Health information exchanges
We may share and/or receive your information through health information exchanges (HIE) or through direct connections, which allow doctors, hospitals, and payers to view/share your health information quickly and easily for treatment, payment, or healthcare operations. These data exchanges can improve the speed, quality, safety, and cost of your care. Doctors, health insurers and others using an exchange like this are required to follow the privacy and security standards set by state and federal laws.
If you want more information about having health information passed through the exchanges and how you can exercise your rights as it relates to those exchanges you may contact the HIE directly at the following links:
- California: Manifest MedEx
- Indiana: Indiana Health Information Exchange
- Florida: Encounter Notification Service (ENS)
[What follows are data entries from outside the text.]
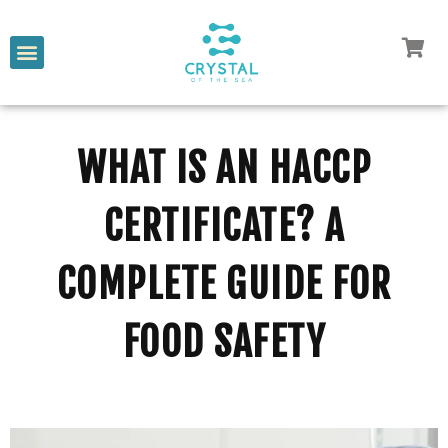
WHAT IS AN HACCP
CERTIFICATE? A
COMPLETE GUIDE FOR
FOOD SAFETY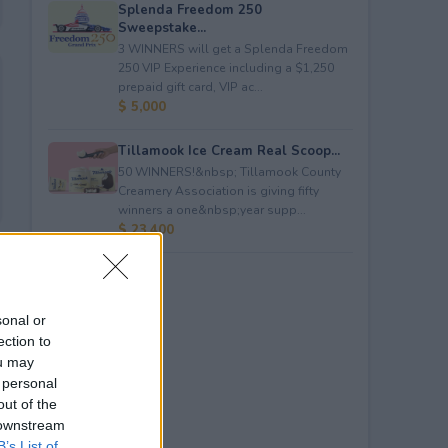
Splenda Freedom 250
Sweepstake...
3 WINNERS will get a Splenda Freedom
250 VIP Experience including a $1,250
prepaid gift card, VIP ac...
$ 5,000
Tillamook Ice Cream Real Scoop...
50 WINNERS!&nbsp; Tillamook County
Creamery Association is giving fifty
winners a one&nbsp;year supp...
$ 23,400
sonal or
ection to
ou may
 personal
out of the
 downstream
B’s List of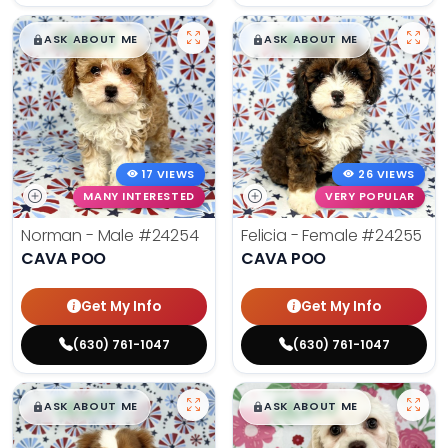
$
,
99
$
,
99
█
█
█
█
ASK ABOUT ME
ASK ABOUT ME
17 VIEWS
26 VIEWS
MANY INTERESTED
VERY POPULAR
Norman - Male
#24254
Felicia - Female
#24255
CAVA POO
CAVA POO
Get My Info
Get My Info
(630) 761-1047
(630) 761-1047
$
,
99
$
,
99
█
█
█
█
ASK ABOUT ME
ASK ABOUT ME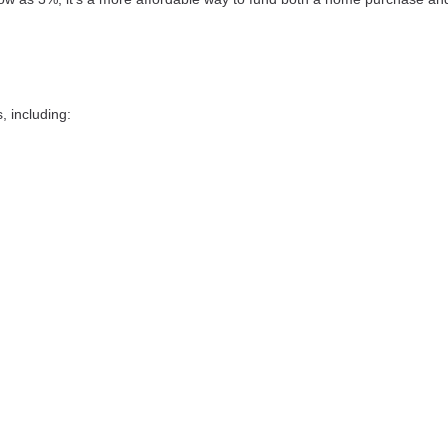
 including: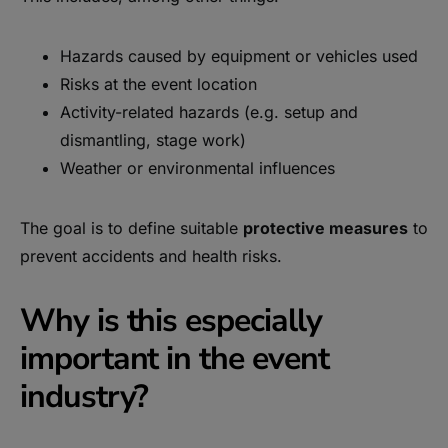
Hazards caused by equipment or vehicles used
Risks at the event location
Activity-related hazards (e.g. setup and
dismantling, stage work)
Weather or environmental influences
The goal is to define suitable
protective measures
to
prevent accidents and health risks.
Why is this especially
important in the event
industry?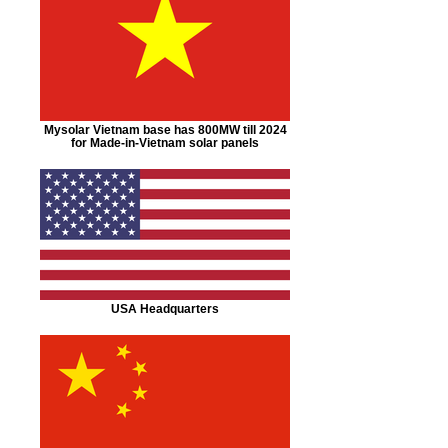
Mysolar Vietnam base has 800MW till 2024
for Made-in-Vietnam solar panels
USA Headquarters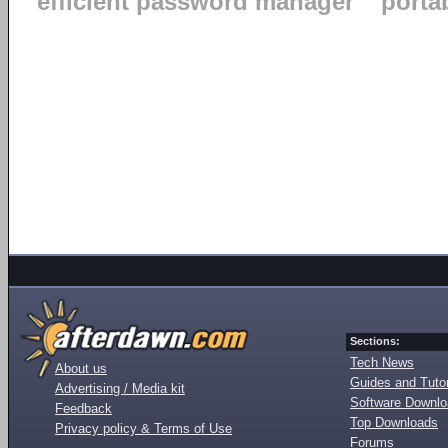
efficient password manager
porta
Sections:
Tech News
About us
Guides and Tutor
Advertising / Media kit
Software Downl
Feedback
Top Downloads
Privacy policy & Terms of Use
Forums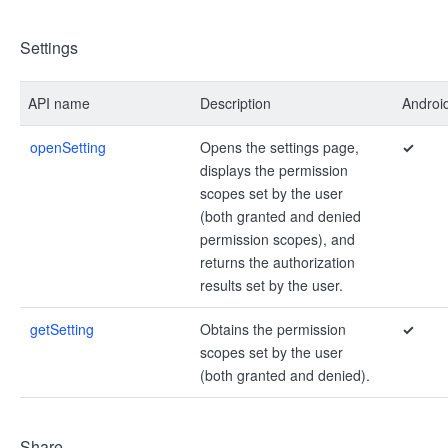
Settings
API name
Description
Androi
openSetting
Opens the settings page,
✓
displays the permission
scopes set by the user
(both granted and denied
permission scopes), and
returns the authorization
results set by the user.
getSetting
Obtains the permission
✓
scopes set by the user
(both granted and denied).
Share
- Maryland: Chesapeake Regional Information Systems for Patients
- Michigan and Indiana: Michiana Health Information Network
- Nevada: HealtHIE Nevada
- New York City and Long Island: Healthix
- Ohio: CliniSync Health Information Exchange
- Tennessee: Tennessee eHealth Information Exchange
- Texas: Greater Houston HealthConnect
CA Data Exchange Framework
As required by California law, Anthem Blue Cross participates in the California Data Exchange Framework (“California DxF”). This exchange facilitates secure sharing of patient's health information among healthcare entities, enabling comprehensive care. Please visit the state website https://dxf.chhs.ca.gov/ for more information. To opt-out of California DxF, log into your digital health account and modify your profile preferences. If you don't have an account or have any additional questions, please call our Member Services phone number included on your ID Card . Medicaid members can't opt-out from California DxF.
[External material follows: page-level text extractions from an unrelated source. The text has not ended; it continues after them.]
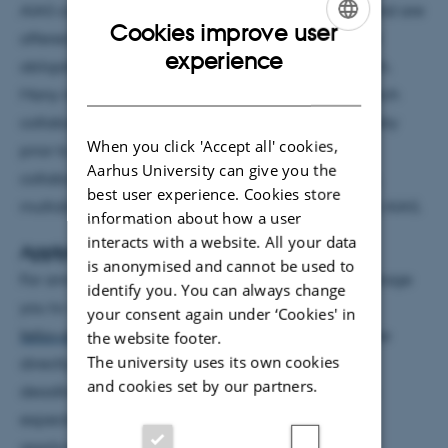
AIAS come from a broad spectrum of disciplines and are
Cookies improve user
offered unique research conditions, free from other
ENGLISH
experience
obligations than exactly their core activity: research.
DANISH
Many new fellows have already established research
collaborations with departments at Aarhus University
When you click 'Accept all' cookies,
prior to their arrival at AIAS, and besides this
Aarhus University can give you the
collaboration, fellows will be situated in a thriving,
best user experience. Cookies store
multidisciplinary and international environment at AIAS.
information about how a user
interacts with a website. All your data
Applying in the future
is anonymised and cannot be used to
For announcement of future fellowships, we encourage
identify you. You can always change
you to watch this space:
http://aias.au.dk/aias-
your consent again under ‘Cookies' in
fellowships/
or sign up for the
AIAS Newsletter
to be
the website footer.
The university uses its own cookies
directly informed about fellowship opportunities,
and cookies set by our partners.
deadlines etc. The next call for AIAS Fellowships is
expected to open early November 2019 with an
application deadline in January 2020.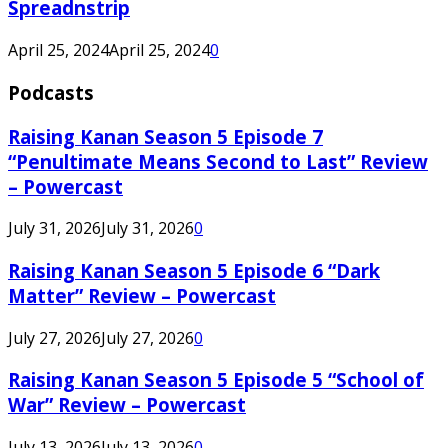
Spreadnstrip
April 25, 2024
April 25, 2024
0
Podcasts
Raising Kanan Season 5 Episode 7
“Penultimate Means Second to Last” Review
– Powercast
July 31, 2026
July 31, 2026
0
Raising Kanan Season 5 Episode 6 “Dark
Matter” Review – Powercast
July 27, 2026
July 27, 2026
0
Raising Kanan Season 5 Episode 5 “School of
War” Review – Powercast
July 13, 2026
July 13, 2026
0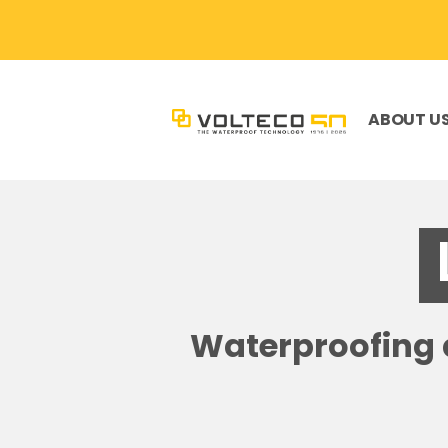
ABOUT U
Waterproofing a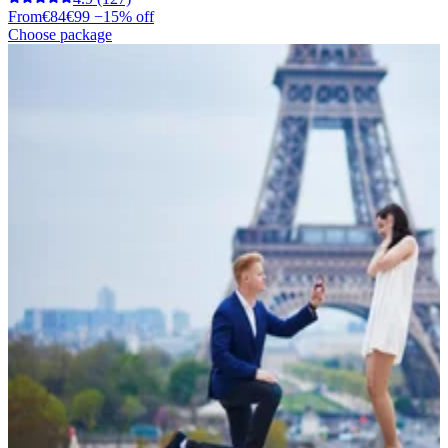
From
€84
€99
−15% off
Choose package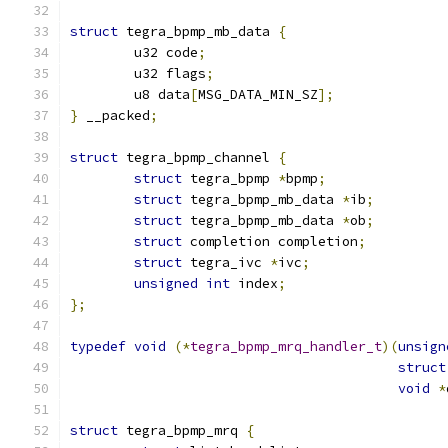
struct
 tegra_bpmp_mb_data 
{
	u32 code
;
	u32 flags
;
	u8 data
[
MSG_DATA_MIN_SZ
];
}
 __packed
;
struct
 tegra_bpmp_channel 
{
struct
 tegra_bpmp 
*
bpmp
;
struct
 tegra_bpmp_mb_data 
*
ib
;
struct
 tegra_bpmp_mb_data 
*
ob
;
struct
 completion completion
;
struct
 tegra_ivc 
*
ivc
;
unsigned
int
 index
;
};
typedef
void
(*
tegra_bpmp_mrq_handler_t
)(
unsign
struct
void
*
struct
 tegra_bpmp_mrq 
{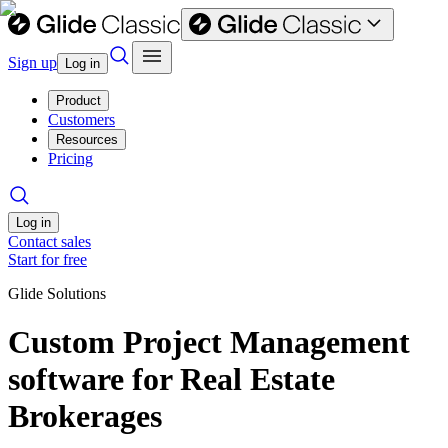
Sign up
Log in
Product
Customers
Resources
Pricing
Log in
Contact sales
Start for free
Glide Solutions
Custom Project Management
software for Real Estate
Brokerages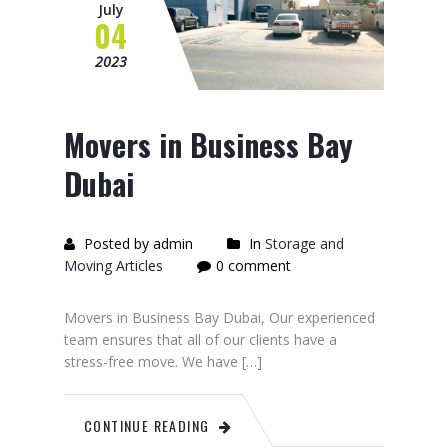
July
04
2023
Movers in Business Bay
Dubai
Posted by admin
In
Storage and
Moving Articles
0 comment
Movers in Business Bay Dubai, Our experienced
team ensures that all of our clients have a
stress-free move. We have […]
CONTINUE READING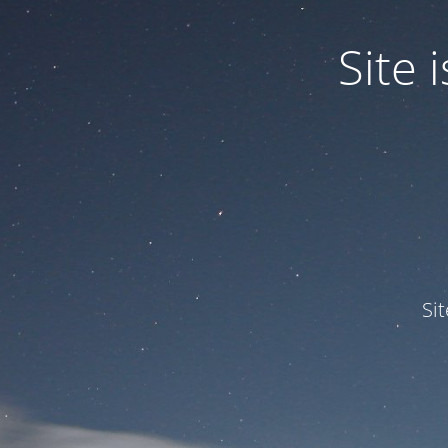
Site
Si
Consumer privacy protection
There are many sources for information on privacy. These government websites feature frequently updated information on privacy policies and statutes.
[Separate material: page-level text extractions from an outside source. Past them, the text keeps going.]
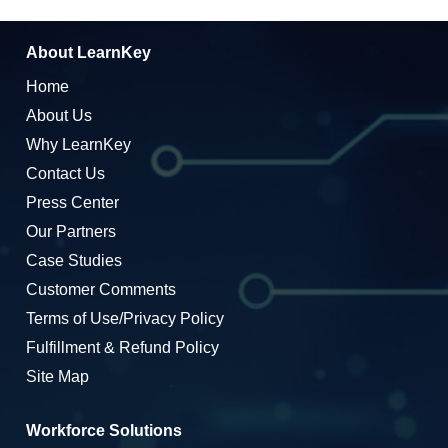
About LearnKey
Home
About Us
Why LearnKey
Contact Us
Press Center
Our Partners
Case Studies
Customer Comments
Terms of Use/Privacy Policy
Fulfillment & Refund Policy
Site Map
Workforce Solutions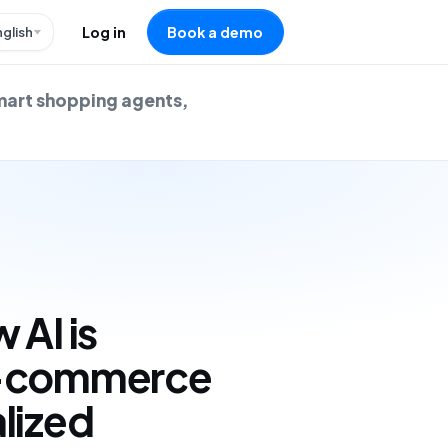
nglish
Log in
Book a demo
mart shopping agents,
 AI is
e-commerce
lized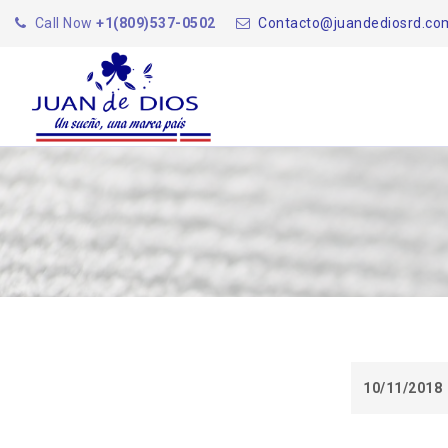
Call Now
+1(809)537-0502
Contacto@juandediosrd.co
10/11/2018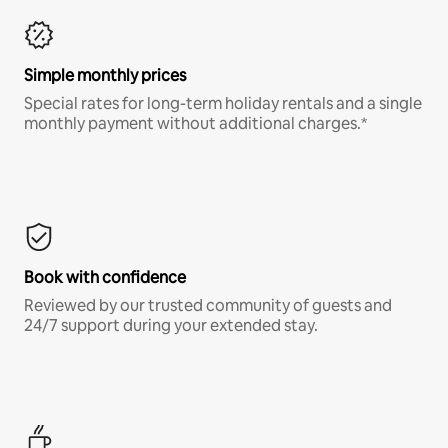
Simple monthly prices
Special rates for long-term holiday rentals and a single
monthly payment without additional charges.*
Book with confidence
Reviewed by our trusted community of guests and
24/7 support during your extended stay.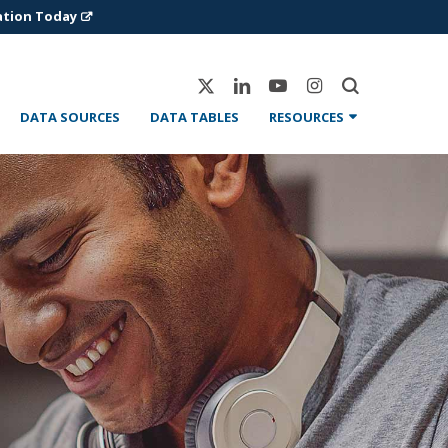
ation Today
X-
Linkedin
Youtube
Instagram
Twitter
DATA SOURCES
DATA TABLES
RESOURCES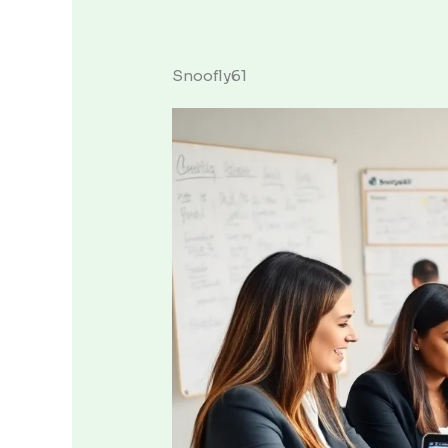
Snoofly61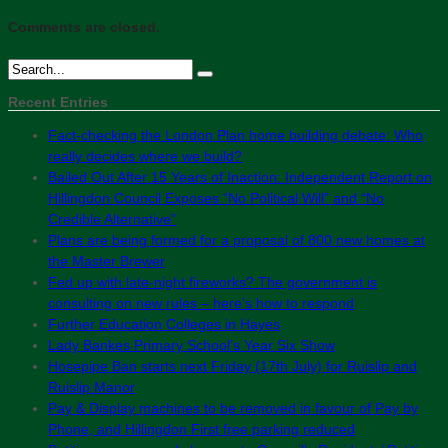
Comments are closed.
Recent Entries
Fact-checking the London Plan home building debate: Who
really decides where we build?
Bailed Out After 15 Years of Inaction: Independent Report on
Hillingdon Council Exposes “No Political Will” and “No
Credible Alternative”
Plans are being formed for a proposal of 800 new homes at
the Master Brewer
Fed up with late-night fireworks? The government is
consulting on new rules – here’s how to respond
Further Education Colleges in Hayes
Lady Bankes Primary School’s Year Six Show
Hosepipe Ban starts next Friday (17th July) for Ruislip and
Ruislip Manor
Pay & Display machines to be removed in favour of Pay by
Phone, and Hillingdon First free parking reduced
Federal Trade Commission (FTC)
1"Health care service plan" or "specialized health care service plan" means either of the following: (1) Any person who undertakes to arrange for the provision of health care services to subscribers or enrollees, or to pay for or to reimburse any part of the cost for those services, in return for a prepaid or periodic charge paid by or on behalf of the subscribers or enrollees. (2) Any person, whether located within or outside of this state, who solicits or contracts with a subscriber or enrollee in this state to pay for or reimburse any part of the cost of, or who undertakes to arrange or arranges for, the provision of health care services that are to be provided wholly or in part in a foreign country in return for a prepaid or periodic charge paid by or on behalf of the subscriber or enrollee.